Output each entry verbatim. Leave the images out.
[Opening Data for processing section]
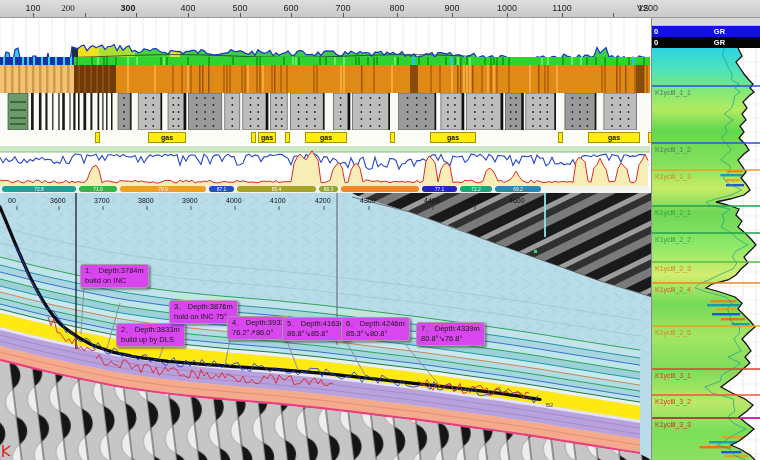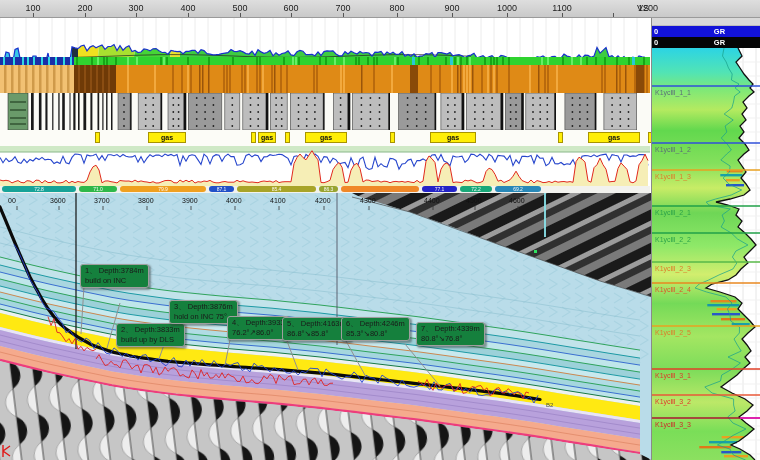--- a/index.html
+++ b/index.html
@@ -18,21 +18,21 @@
   .gas-box{position:absolute;top:2px;height:11px;background:#ffee08;border:1px solid #a89400;
            box-sizing:border-box;color:#111;font-size:7px;line-height:9px;text-align:center;font-weight:bold;}
   .gas-tick{position:absolute;top:2px;width:5px;height:11px;background:#ffee08;border:1px solid #a89400;box-sizing:border-box;}
   
   #segBar{position:absolute;left:0;top:186px;width:650px;height:7px;background:#f2f2ee;}
   .seg{position:absolute;top:0;height:6px;border-radius:3px;color:rgba(255,255,255,.95);
        font-size:5px;line-height:6px;text-align:center;overflow:hidden;}
   
   #seismic{position:absolute;left:0;top:193px;}
   
-  .callout{position:absolute;background:#15803d;border:1px solid #9f9f9f;border-radius:3px;
+  .callout{position:absolute;background:#d946ef;border:1px solid #9f9f9f;border-radius:3px;
            padding:1px 4px 2px 4px;font-size:7.5px;line-height:9.5px;color:#1a1a1a;white-space:nowrap;
            box-shadow:1.5px 1.5px 2px rgba(50,50,50,.45);}
   
   #panel{position:absolute;left:651px;top:18px;width:109px;height:442px;background:#ffffff;
          border-left:1px solid #8a8a8a;box-sizing:border-box;}
   #panel .ptop{height:8px;background:#d9d9d9;border-bottom:1px solid #bdbdbd;box-sizing:border-box;}
   .hdr{position:relative;height:11px;color:#fff;font-size:7.5px;font-weight:bold;}
   .hdr .min{position:absolute;left:2px;top:1px;}
   .hdr .t{position:absolute;left:48%;top:1px;padding-left:10px;}
   #grsvg{display:block;}
@@ -40,23 +40,23 @@
   #cornerMark{position:absolute;left:1px;top:443px;}
 </style>
 </head>
 <body>
 
 <div id="app">
   <div class="ruler">
     <span class="vs">VS</span>
   <span style="left: 33px;">100</span>
       <i class="rtick" style="left: 33px;"></i>
-      <span style="left: 85px;">200</span>
+      <span style="left: 68px; font-family: Liberation Serif, serif;">200</span>
       <i class="rtick" style="left: 85px;"></i>
-      <span style="left: 136px;">300</span>
+      <span style="left: 128px; font-weight: bold;">300</span>
       <i class="rtick" style="left: 136px;"></i>
       <span style="left: 188px;">400</span>
       <i class="rtick" style="left: 188px;"></i>
       <span style="left: 240px;">500</span>
       <i class="rtick" style="left: 240px;"></i>
       <span style="left: 291px;">600</span>
       <i class="rtick" style="left: 291px;"></i>
       <span style="left: 343px; text-align: right;">700</span>
       <i class="rtick" style="left: 343px;"></i>
       <span style="left: 397px;">800</span>

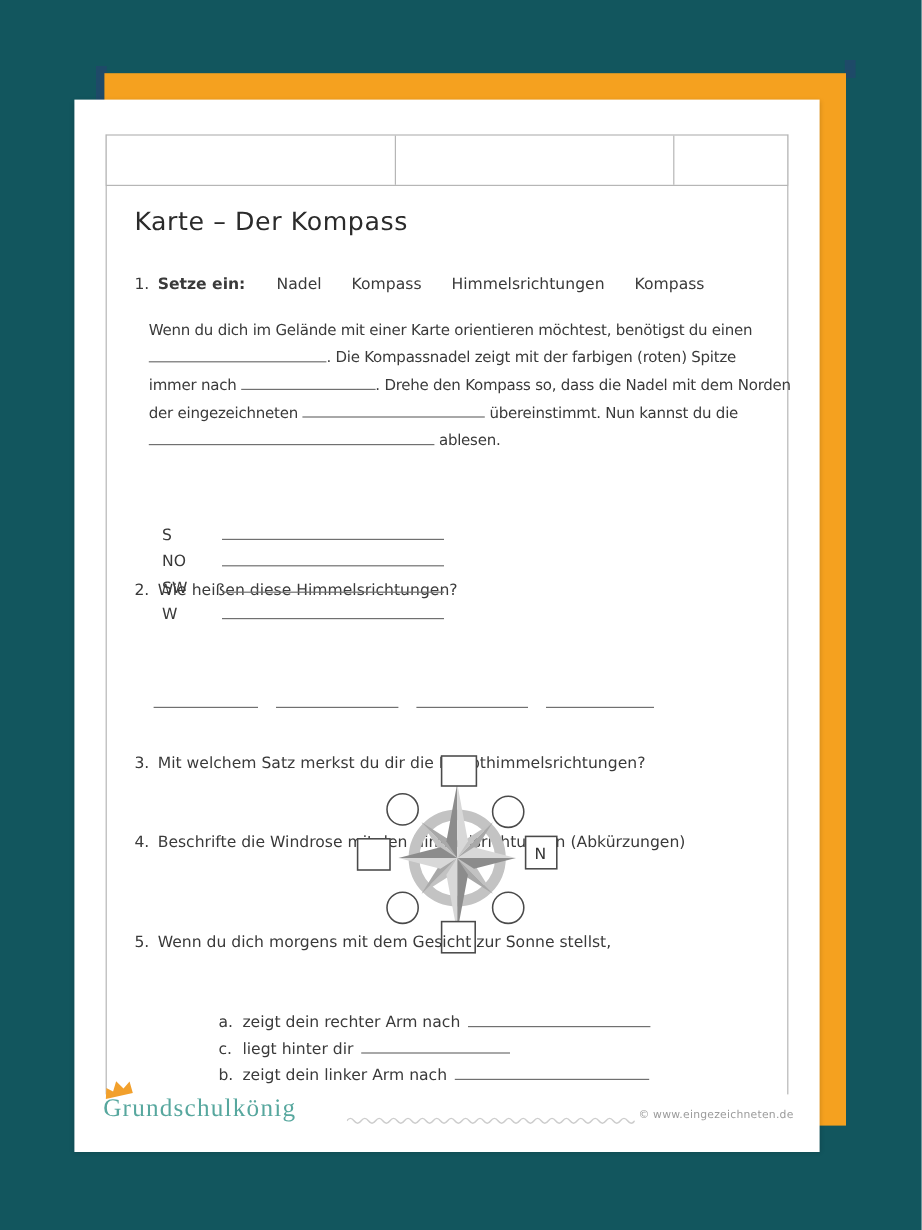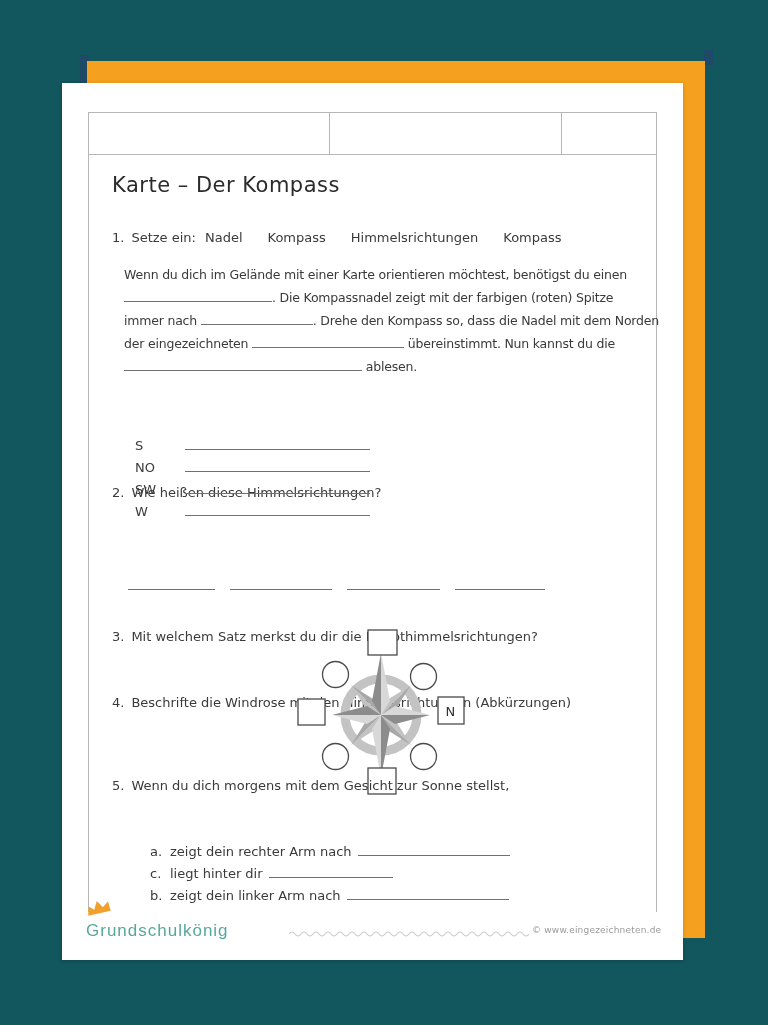--- a/index.html
+++ b/index.html
@@ -18,48 +18,48 @@
                  border:1px solid #b6b6b6; display:flex; background:#fff; }
   .header-cell { height:100%; border-right:1px solid #b6b6b6; }
   .header-cell:nth-child(1){ width:242px; }
   .header-cell:nth-child(2){ width:233px; }
   .header-cell:nth-child(3){ width:94px; border-right:none; }
 
   .title { position:absolute; left:50px; top:90px; font-size:21px; letter-spacing:.5px; color:#2b2b2b; }
 
   .q1-line { position:absolute; left:50px; top:147px; font-size:13px; display:flex; align-items:baseline; white-space:nowrap; }
   .q1-line .qnum { margin-right:7px; }
-  .q1-line .qlabel { margin-right:9px; }
+  .q1-line .qlabel { margin-right:26px;font-weight:bold; }
   .q1-line .word { margin-right:25px; }
 
   .paragraph { position:absolute; left:62px; top:184px; font-size:12.5px; letter-spacing:-0.2px; width:525px; }
   .pline { height:23px; white-space:nowrap; }
 
   .blank { display:inline-block; border-bottom:1px solid #707070; height:12px; vertical-align:baseline; }
 
   .q-heading { position:absolute; font-size:13px; white-space:nowrap; }
   .q-heading .qnum { margin-right:7px; }
 
   .q2-rows { position:absolute; left:73px; top:355px; font-size:13px; }
   .q2row { height:22px; }
   .q2row .abbr { display:inline-block; width:50px; }
 
   .q3-blanks { position:absolute; left:66px; top:495px; display:flex; column-gap:15px; }
 
   .figure { position:absolute; left:219px; top:542px; width:200px; height:180px; }
 
   .q5-items { position:absolute; left:88px; top:761px; font-size:13px; }
-  .q5row { height:22px; white-space:nowrap; }
+  .q5row { height:22px; white-space:nowrap;margin-left:32px; }
   .q5row .letter { display:inline-block; width:20px; }
   .q5row .blank { margin-left:6px; }
 
   .footer { position:absolute; left:22px; top:818px; width:580px; height:50px; }
   .crown { position:absolute; left:0px; top:-2px; }
-  .logo-text { position:absolute; left:2px; top:20px; font-family:Liberation Sans, sans-serif;
-               font-size:17px; letter-spacing:1px; color:#57a79e; }
+  .logo-text { position:absolute; left:2px; top:10px; font-family:Liberation Serif, serif;
+               font-size:21px; letter-spacing:1px; color:#57a79e; }
   .wavy { position:absolute; left:205px; top:28px; }
   .copyright { position:absolute; left:448px; top:24px; font-size:9px; color:#9b9b9b; letter-spacing:.2px; }
 </style>
 </head>
 <body style="background: rgb(18, 86, 94);">
 
 <div class="sheet-navy-left" style="background: rgb(30, 74, 104);"></div>
 <div class="sheet-navy-right" style="background: rgb(30, 74, 104);"></div>
 <div class="sheet-orange" style="background: rgb(245, 161, 31);"></div>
[Closing Data for processing section]
**Task output:**
--- a/index.html
+++ b/index.html
@@ -18,21 +18,21 @@
   .gas-box{position:absolute;top:2px;height:11px;background:#ffee08;border:1px solid #a89400;
            box-sizing:border-box;color:#111;font-size:7px;line-height:9px;text-align:center;font-weight:bold;}
   .gas-tick{position:absolute;top:2px;width:5px;height:11px;background:#ffee08;border:1px solid #a89400;box-sizing:border-box;}
   
   #segBar{position:absolute;left:0;top:186px;width:650px;height:7px;background:#f2f2ee;}
   .seg{position:absolute;top:0;height:6px;border-radius:3px;color:rgba(255,255,255,.95);
        font-size:5px;line-height:6px;text-align:center;overflow:hidden;}
   
   #seismic{position:absolute;left:0;top:193px;}
   
-  .callout{position:absolute;background:#15803d;border:1px solid #9f9f9f;border-radius:3px;
+  .callout{position:absolute;background:#d946ef;border:1px solid #9f9f9f;border-radius:3px;
            padding:1px 4px 2px 4px;font-size:7.5px;line-height:9.5px;color:#1a1a1a;white-space:nowrap;
            box-shadow:1.5px 1.5px 2px rgba(50,50,50,.45);}
   
   #panel{position:absolute;left:651px;top:18px;width:109px;height:442px;background:#ffffff;
          border-left:1px solid #8a8a8a;box-sizing:border-box;}
   #panel .ptop{height:8px;background:#d9d9d9;border-bottom:1px solid #bdbdbd;box-sizing:border-box;}
   .hdr{position:relative;height:11px;color:#fff;font-size:7.5px;font-weight:bold;}
   .hdr .min{position:absolute;left:2px;top:1px;}
   .hdr .t{position:absolute;left:48%;top:1px;padding-left:10px;}
   #grsvg{display:block;}
@@ -40,23 +40,23 @@
   #cornerMark{position:absolute;left:1px;top:443px;}
 </style>
 </head>
 <body>
 
 <div id="app">
   <div class="ruler">
     <span class="vs">VS</span>
   <span style="left: 33px;">100</span>
       <i class="rtick" style="left: 33px;"></i>
-      <span style="left: 85px;">200</span>
+      <span style="left: 68px; font-family: Liberation Serif, serif;">200</span>
       <i class="rtick" style="left: 85px;"></i>
-      <span style="left: 136px;">300</span>
+      <span style="left: 128px; font-weight: bold;">300</span>
       <i class="rtick" style="left: 136px;"></i>
       <span style="left: 188px;">400</span>
       <i class="rtick" style="left: 188px;"></i>
       <span style="left: 240px;">500</span>
       <i class="rtick" style="left: 240px;"></i>
       <span style="left: 291px;">600</span>
       <i class="rtick" style="left: 291px;"></i>
       <span style="left: 343px; text-align: right;">700</span>
       <i class="rtick" style="left: 343px;"></i>
       <span style="left: 397px;">800</span>

--- a/index.html
+++ b/index.html
@@ -18,48 +18,48 @@
                  border:1px solid #b6b6b6; display:flex; background:#fff; }
   .header-cell { height:100%; border-right:1px solid #b6b6b6; }
   .header-cell:nth-child(1){ width:242px; }
   .header-cell:nth-child(2){ width:233px; }
   .header-cell:nth-child(3){ width:94px; border-right:none; }
 
   .title { position:absolute; left:50px; top:90px; font-size:21px; letter-spacing:.5px; color:#2b2b2b; }
 
   .q1-line { position:absolute; left:50px; top:147px; font-size:13px; display:flex; align-items:baseline; white-space:nowrap; }
   .q1-line .qnum { margin-right:7px; }
-  .q1-line .qlabel { margin-right:9px; }
+  .q1-line .qlabel { margin-right:26px;font-weight:bold; }
   .q1-line .word { margin-right:25px; }
 
   .paragraph { position:absolute; left:62px; top:184px; font-size:12.5px; letter-spacing:-0.2px; width:525px; }
   .pline { height:23px; white-space:nowrap; }
 
   .blank { display:inline-block; border-bottom:1px solid #707070; height:12px; vertical-align:baseline; }
 
   .q-heading { position:absolute; font-size:13px; white-space:nowrap; }
   .q-heading .qnum { margin-right:7px; }
 
   .q2-rows { position:absolute; left:73px; top:355px; font-size:13px; }
   .q2row { height:22px; }
   .q2row .abbr { display:inline-block; width:50px; }
 
   .q3-blanks { position:absolute; left:66px; top:495px; display:flex; column-gap:15px; }
 
   .figure { position:absolute; left:219px; top:542px; width:200px; height:180px; }
 
   .q5-items { position:absolute; left:88px; top:761px; font-size:13px; }
-  .q5row { height:22px; white-space:nowrap; }
+  .q5row { height:22px; white-space:nowrap;margin-left:32px; }
   .q5row .letter { display:inline-block; width:20px; }
   .q5row .blank { margin-left:6px; }
 
   .footer { position:absolute; left:22px; top:818px; width:580px; height:50px; }
   .crown { position:absolute; left:0px; top:-2px; }
-  .logo-text { position:absolute; left:2px; top:20px; font-family:Liberation Sans, sans-serif;
-               font-size:17px; letter-spacing:1px; color:#57a79e; }
+  .logo-text { position:absolute; left:2px; top:10px; font-family:Liberation Serif, serif;
+               font-size:21px; letter-spacing:1px; color:#57a79e; }
   .wavy { position:absolute; left:205px; top:28px; }
   .copyright { position:absolute; left:448px; top:24px; font-size:9px; color:#9b9b9b; letter-spacing:.2px; }
 </style>
 </head>
 <body style="background: rgb(18, 86, 94);">
 
 <div class="sheet-navy-left" style="background: rgb(30, 74, 104);"></div>
 <div class="sheet-navy-right" style="background: rgb(30, 74, 104);"></div>
 <div class="sheet-orange" style="background: rgb(245, 161, 31);"></div>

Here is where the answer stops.